Instagram/@melkilakalena.official
Jakarta, TM – Gubernur Nusa Tenggara Timur (NTT), Melki Laka Lena, merasa malu terkait kasus bocah SD kelas IV berusia 10 tahun mengakhiri hidupnya dengan cara bunuh diri lantaran orang tuanya tak mampu membeli buku dan pensil untuk sekolah.
Melki menilai ada kegagalan sistem yang ada di pemerintah provinsi, Kabupaten Ngada, hingga tingkat bawah.
“Sebagai gubernur NTT tentunya saya berduka cita mendalam dengan kejadian di Jerebuu adik kita mesti meninggal karena kegagalan sistem yang ada di pemerintah provinsi, Kabupaten Ngada sampai ke tingkat bawah, tentu dengan perangkat sistem yang lain,” katanya, Rabu (4/2).
Menurut dia, kejadian ini merupakan tamparan keras bagi pemerintah Provinsi NTT yang selama ini sudah bekerja keras membangun NTT.

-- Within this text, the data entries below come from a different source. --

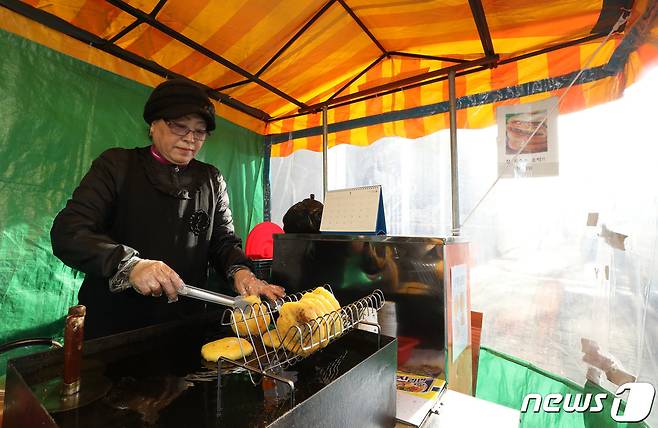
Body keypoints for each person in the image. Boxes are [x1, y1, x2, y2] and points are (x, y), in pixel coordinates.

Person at [50, 78, 285, 339]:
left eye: (200, 131)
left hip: (184, 324)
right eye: (179, 127)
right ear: (153, 125)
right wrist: (130, 265)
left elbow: (223, 242)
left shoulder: (211, 179)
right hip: (116, 324)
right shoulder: (117, 166)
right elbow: (69, 231)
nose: (190, 139)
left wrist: (241, 272)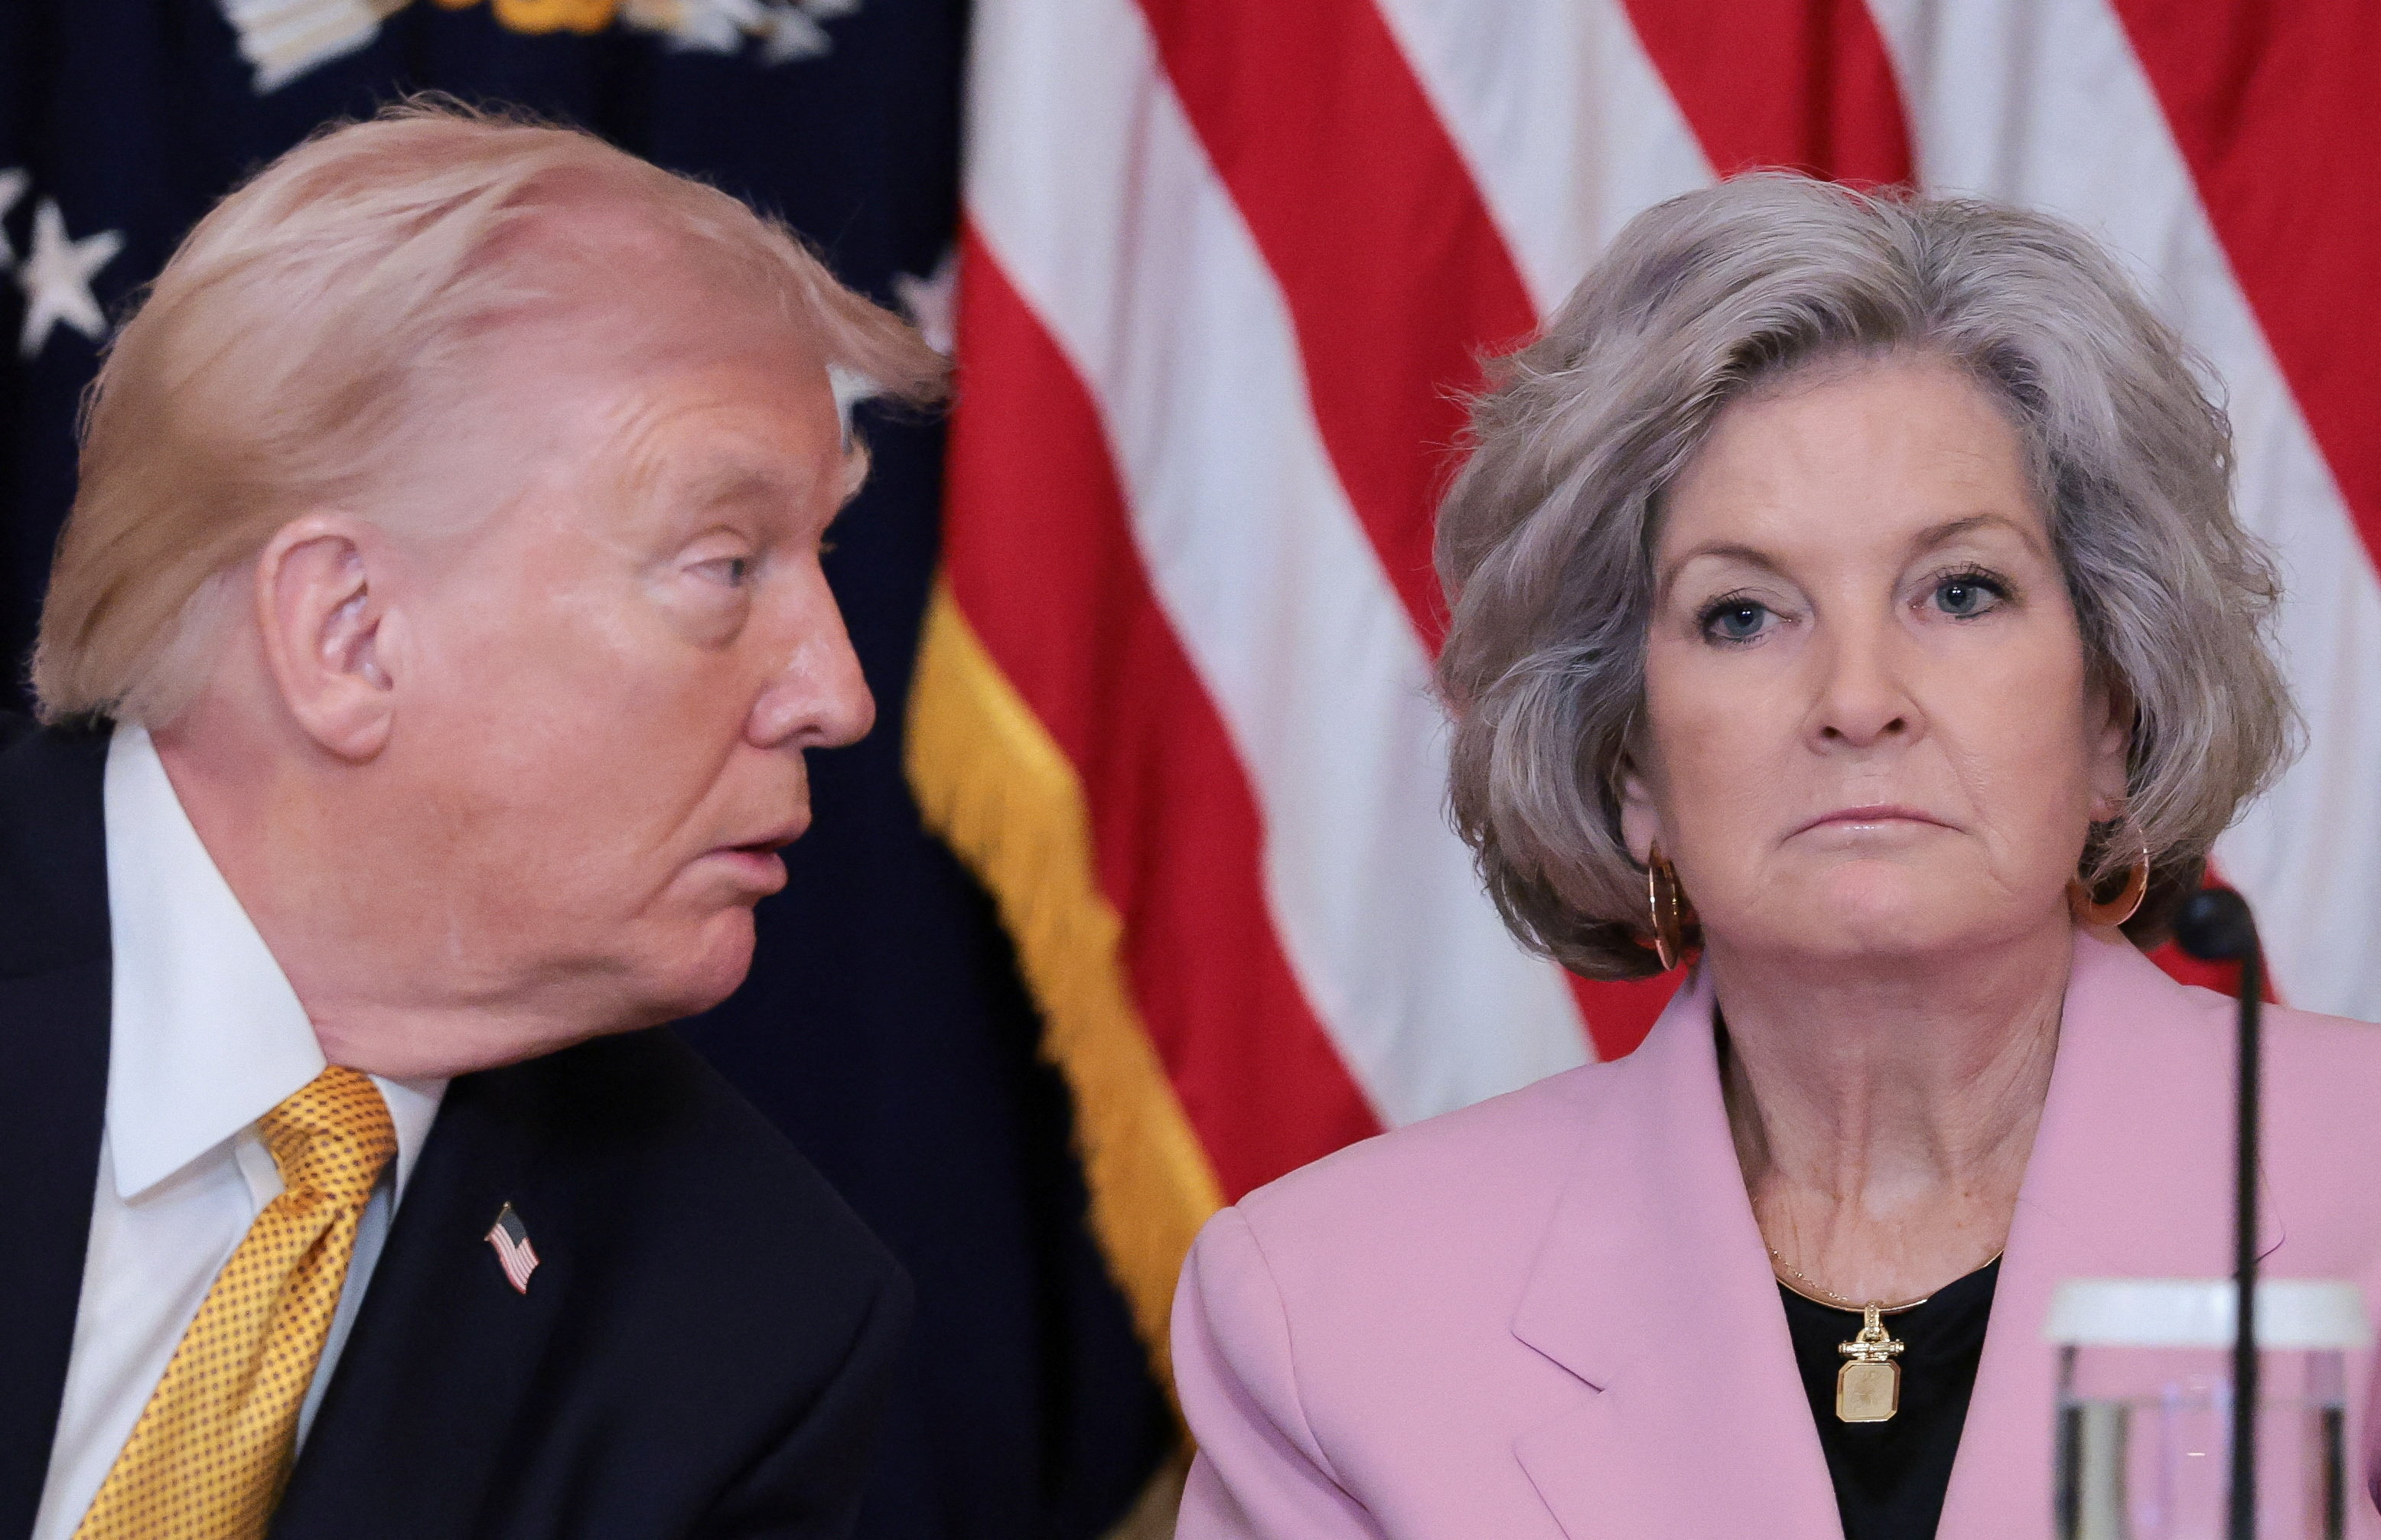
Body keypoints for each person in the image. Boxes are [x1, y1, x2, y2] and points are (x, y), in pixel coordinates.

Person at [1169, 175, 2381, 1539]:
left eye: (1962, 591)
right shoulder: (1328, 1312)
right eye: (1743, 614)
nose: (1859, 696)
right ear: (1631, 766)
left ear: (2112, 713)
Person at [0, 100, 945, 1540]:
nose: (836, 693)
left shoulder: (752, 1323)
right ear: (351, 634)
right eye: (726, 563)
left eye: (814, 560)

“Apapun kisahnya, ini merupakan tamparan keras bagi kemanusiaan kita, tamparan keras bagi semua yang sudah kita kerjakan,” ujar dia.

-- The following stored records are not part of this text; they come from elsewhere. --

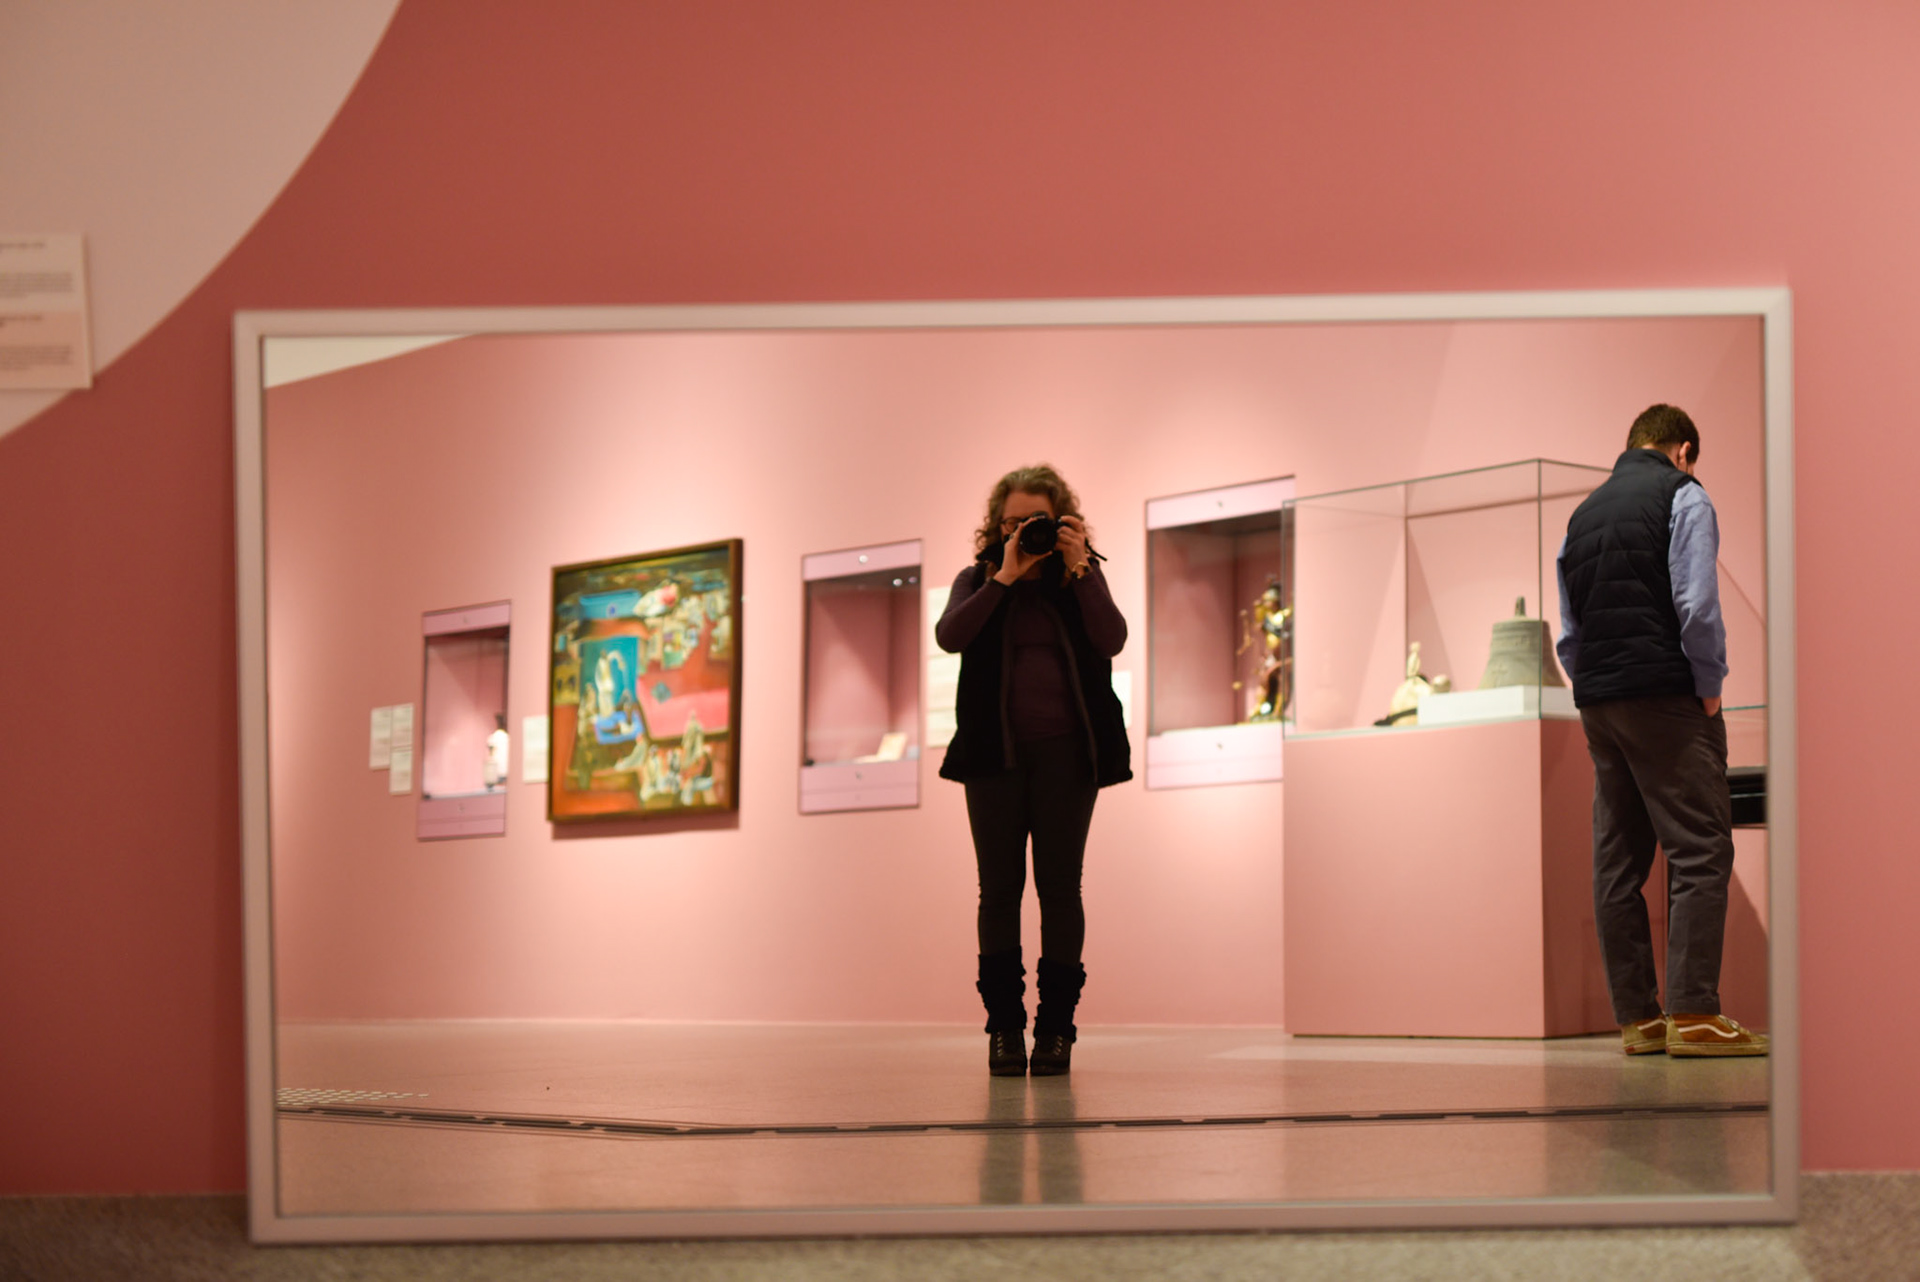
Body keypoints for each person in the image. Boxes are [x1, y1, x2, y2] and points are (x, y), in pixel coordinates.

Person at [1556, 404, 1767, 1058]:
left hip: (1600, 701)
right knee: (1702, 846)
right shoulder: (1685, 496)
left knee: (1618, 860)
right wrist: (1708, 686)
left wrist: (1593, 688)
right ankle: (1696, 1014)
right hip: (1666, 693)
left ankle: (1640, 1021)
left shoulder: (1583, 514)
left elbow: (1570, 631)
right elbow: (1697, 605)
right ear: (1682, 451)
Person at [936, 465, 1131, 1077]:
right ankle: (1003, 1030)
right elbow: (950, 636)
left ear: (1062, 521)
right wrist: (1003, 579)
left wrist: (1080, 568)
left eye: (1035, 522)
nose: (1023, 531)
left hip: (1068, 757)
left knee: (1059, 890)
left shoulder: (1080, 581)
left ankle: (1056, 1031)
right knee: (997, 892)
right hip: (994, 755)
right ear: (997, 525)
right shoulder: (977, 579)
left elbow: (1112, 638)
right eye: (1013, 521)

“Ini tentunya menjadi pelajaran berharga bagi kita semua,” tambah dia.
Baca Juga: Bocah 10 Tahun di NTT Akhiri Hidup, Diduga Karena Sulit Ekonomi
Ia menambahkan, pihaknya tidak ingin kejadian seperti ini terulang lagi di wilayah provinsi Nusa Tenggara Timur.
Peristiwa memilukan ini diduga dipicu oleh kemiskinan ekstrem, di mana korban merasa tertekan karena tidak mampu membeli buku dan pena seharga kurang dari Rp10.000. Sebelum meninggal dunia, korban sempat menuliskan surat untuk ibunya.